Please retype everything below from the line containing "ΣΥΣΚΕΥΑΣΙΑ ΔΩΡΟΥ ΠΑΡ-19295/411100" down to the line containing "Η τιμή αφορά 1", including both of those lines.

*Stored data entries*.
═══
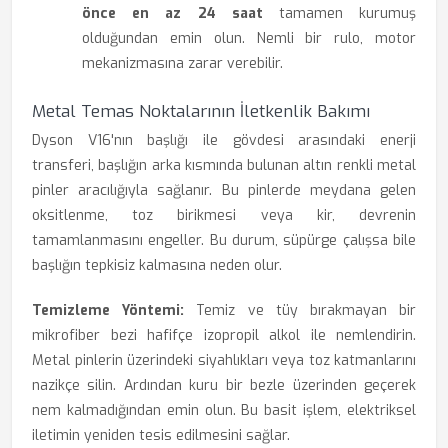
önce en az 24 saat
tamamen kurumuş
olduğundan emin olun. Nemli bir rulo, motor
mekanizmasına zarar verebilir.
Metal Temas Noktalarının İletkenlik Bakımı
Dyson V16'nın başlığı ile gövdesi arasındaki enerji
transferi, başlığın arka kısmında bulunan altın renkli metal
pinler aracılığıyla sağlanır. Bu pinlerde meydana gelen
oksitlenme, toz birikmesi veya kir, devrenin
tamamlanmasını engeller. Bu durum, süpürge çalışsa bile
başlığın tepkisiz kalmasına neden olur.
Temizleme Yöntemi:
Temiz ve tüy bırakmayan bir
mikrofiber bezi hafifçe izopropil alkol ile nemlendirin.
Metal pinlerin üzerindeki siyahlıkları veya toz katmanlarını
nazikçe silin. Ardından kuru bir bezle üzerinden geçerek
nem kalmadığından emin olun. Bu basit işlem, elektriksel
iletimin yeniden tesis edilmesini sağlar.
═══
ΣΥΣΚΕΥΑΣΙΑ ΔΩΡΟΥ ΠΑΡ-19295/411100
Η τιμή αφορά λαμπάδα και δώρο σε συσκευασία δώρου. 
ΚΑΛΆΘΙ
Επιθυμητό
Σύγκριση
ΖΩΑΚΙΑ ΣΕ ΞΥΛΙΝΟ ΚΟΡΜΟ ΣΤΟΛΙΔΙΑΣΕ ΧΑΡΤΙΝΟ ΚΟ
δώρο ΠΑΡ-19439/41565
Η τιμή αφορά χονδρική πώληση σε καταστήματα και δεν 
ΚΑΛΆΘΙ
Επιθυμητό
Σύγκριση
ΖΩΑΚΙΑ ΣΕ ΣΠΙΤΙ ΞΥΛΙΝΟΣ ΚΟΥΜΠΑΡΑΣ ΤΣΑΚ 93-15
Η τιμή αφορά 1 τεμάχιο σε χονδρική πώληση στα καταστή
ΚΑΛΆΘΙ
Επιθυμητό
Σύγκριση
═══
*Solution*.
ΣΥΣΚΕΥΑΣΙΑ ΔΩΡΟΥ ΠΑΡ-19295/411100
Η τιμή αφορά λαμπάδα και δώρο σε συσκευασία δώρου. 
ΚΑΛΆΘΙ
Επιθυμητό
Σύγκριση
ΖΩΑΚΙΑ ΣΕ ΞΥΛΙΝΟ ΚΟΡΜΟ ΣΤΟΛΙΔΙΑΣΕ ΧΑΡΤΙΝΟ ΚΟ
δώρο ΠΑΡ-19439/41565
Η τιμή αφορά χονδρική πώληση σε καταστήματα και δεν 
ΚΑΛΆΘΙ
Επιθυμητό
Σύγκριση
ΖΩΑΚΙΑ ΣΕ ΣΠΙΤΙ ΞΥΛΙΝΟΣ ΚΟΥΜΠΑΡΑΣ ΤΣΑΚ 93-15
Η τιμή αφορά 1 τεμάχιο σε χονδρική πώληση στα καταστή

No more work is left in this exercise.